EUR/USD Technical Analysis – December 15, 2025
(Adapted and expanded from an article by Fawad Razaqzada, originally published on DailyForex.com)
The EUR/USD currency pair is experiencing a notable resurgence, driven by a combination of technical and macroeconomic factors that are shaping the market sentiment as we move into mid-December 2025. As traders digest recent U.S. inflation data and assess expectations for Federal Reserve policy, the euro has shown signs of renewed strength against the U.S. dollar. This technical analysis explores the price action of EUR/USD, highlighting key support and resistance levels, trend indicators, and potential scenarios going forward.
Overview of Recent Price Action
– On Friday, December 14, EUR/USD traded through notable resistance levels, extending a bullish run that started from around the 1.0750 region in early December.
– The pair gained upwards momentum after breaking through the 1.0900 handle. It advanced to the 1.1000 territory, where psychological and technical resistance resides.
– The market’s reaction to the recent U.S. Consumer Price Index (CPI) report has significantly impacted sentiment. The data pointed to easing inflationary pressures, which in turn has decreased expectations for prolonged tight monetary policy from the Fed.
– As of the time of writing, EUR/USD was trading slightly below the 1.1000 level but was showing resilience above intermediate support zones.
Technical Analysis: Key Support and Resistance Levels
The technical outlook for EUR/USD has turned increasingly bullish in the short term.
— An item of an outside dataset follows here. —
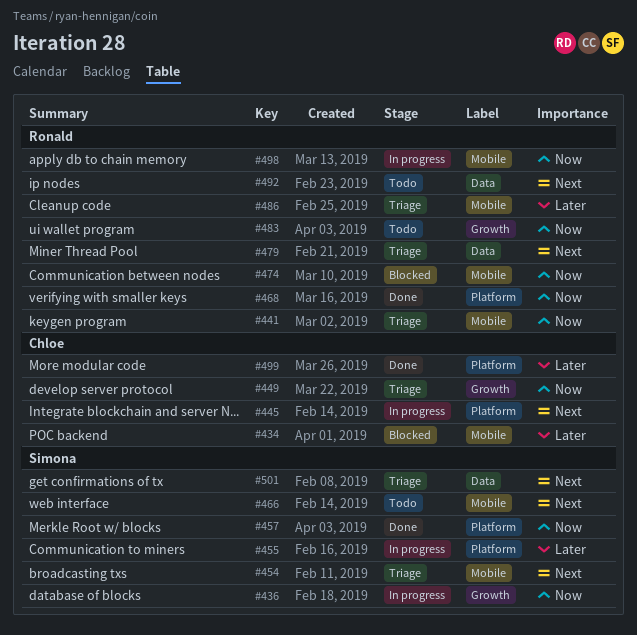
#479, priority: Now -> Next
The following levels and patterns are currently of critical importance:
Support levels:
– 1.0960 to 1.0940: This is the upper bound of the previous resistance which may now act as a support zone. Price action in this zone will help determine whether bulls can maintain momentum.
– 1.0900 to 1.0880: Previously a resistance cluster and now potentially supportive, especially as moving averages converge in this range. A drop back below this level would reintroduce bearish risks.
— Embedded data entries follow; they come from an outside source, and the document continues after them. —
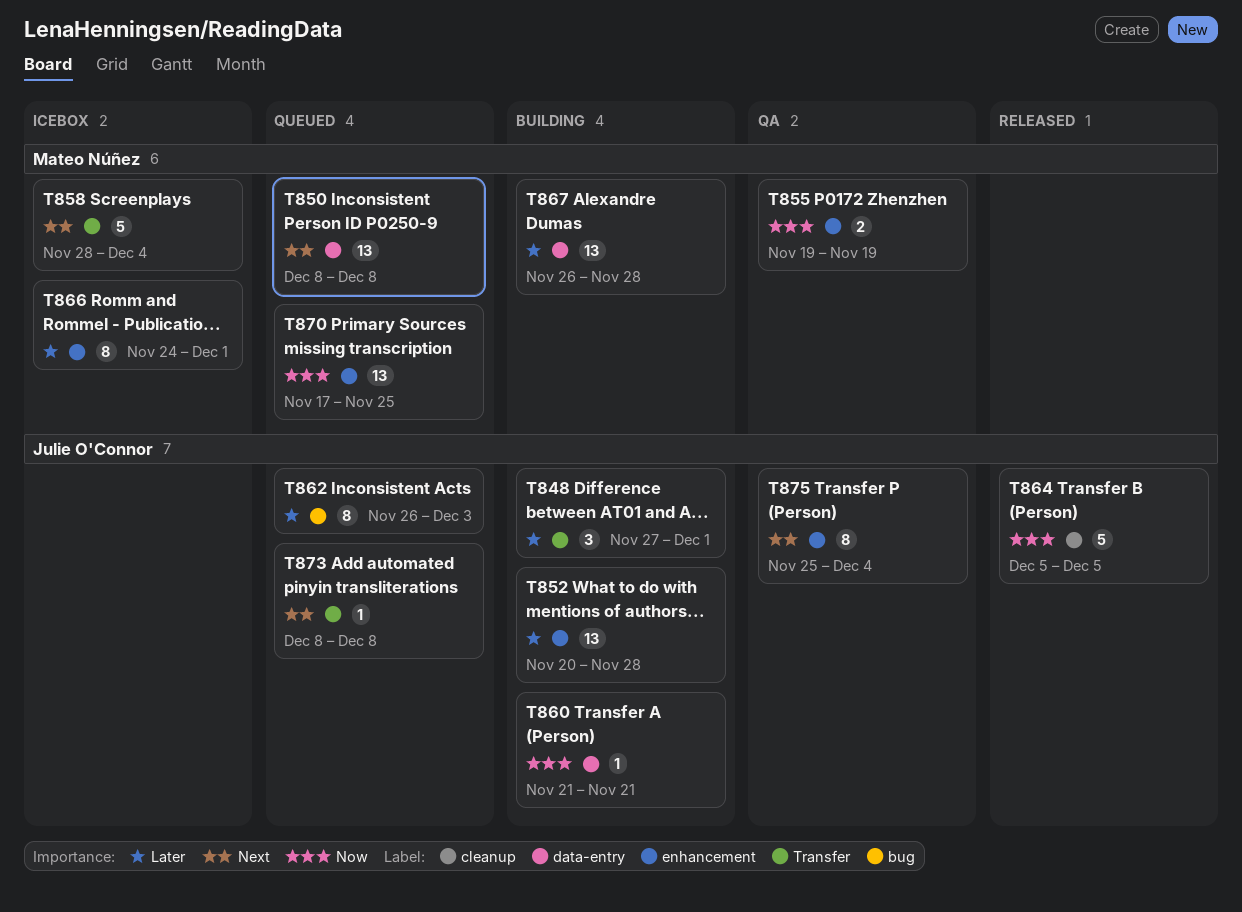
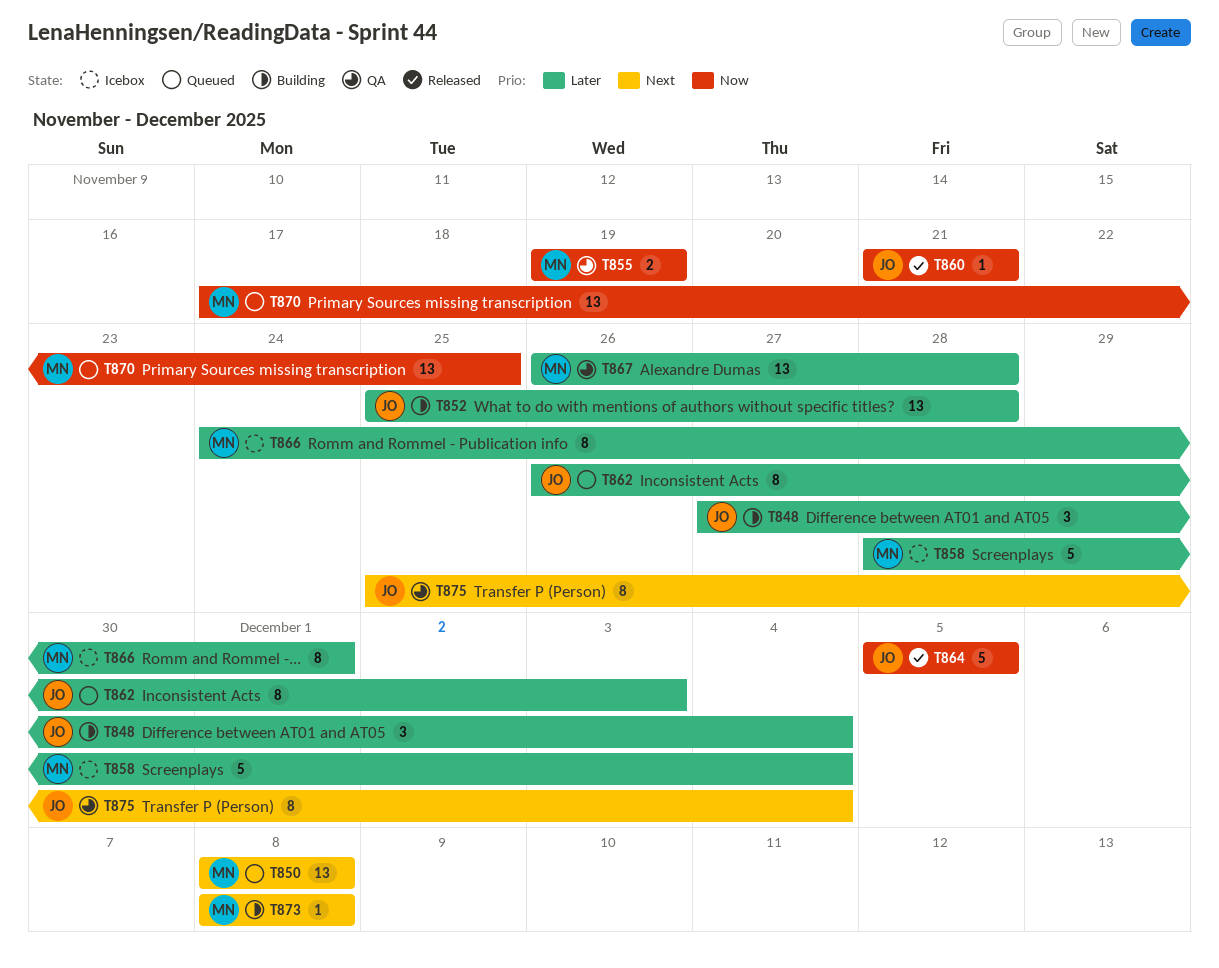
T848, due: Dec 1 -> Dec 4
T852, start: Nov 20 -> Nov 25
T858, priority: Next -> Later
T860, status: Building -> Released
T867, status: Building -> QA
T873, status: Queued -> Building
T873, owner: Julie O'Connor -> Mateo Núñez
– 1.0800: Known as a psychologically significant round number, this serves as a key fulcrum in traders’ decision-making.
– 1.0750: The base from which the pair began this latest bullish move. If price were to return to this region, it would likely indicate a significant shift in sentiment.
Resistance levels:
– 1.1000: The primary psychological resistance barrier. A confirmed break above it could trigger a bullish breakout targeting late-summer highs.
– 1.1075 to 1.1100: This region includes highs posted back in August 2025. If the EUR/USD pair surpasses this zone, it would confirm a medium-term trend reversal.
– 1.1200: A longer-standing area of interest dating back to early 2023. Reclaiming this level would provide considerable bullish confirmation.
Price Patterns and Indicators
Several technical indicators and chart patterns point toward bullish momentum building in the EUR/USD pair:
– Moving Averages:
– The 50-day Simple Moving Average (SMA) has begun to turn upward and is nearing a potential crossover with the 100-day SMA. A bullish crossover would validate further upward traction.
– Price has remained above the 200-day SMA since early December, signaling a long-term bullish bias.
– Relative Strength Index (RSI):
– The RSI is currently hovering near 65 on the daily chart, suggesting the pair is approaching overbought levels but has not yet reached saturation. This leaves room for more potential upside, especially if resistance zones are breached.
– MACD (Moving Average Convergence Divergence):
– The MACD has maintained a bullish divergence since the rebound from 1.0750, and the histogram remains elevated. While the signal line is flattening slightly, the overall momentum is still in buyers’ favor.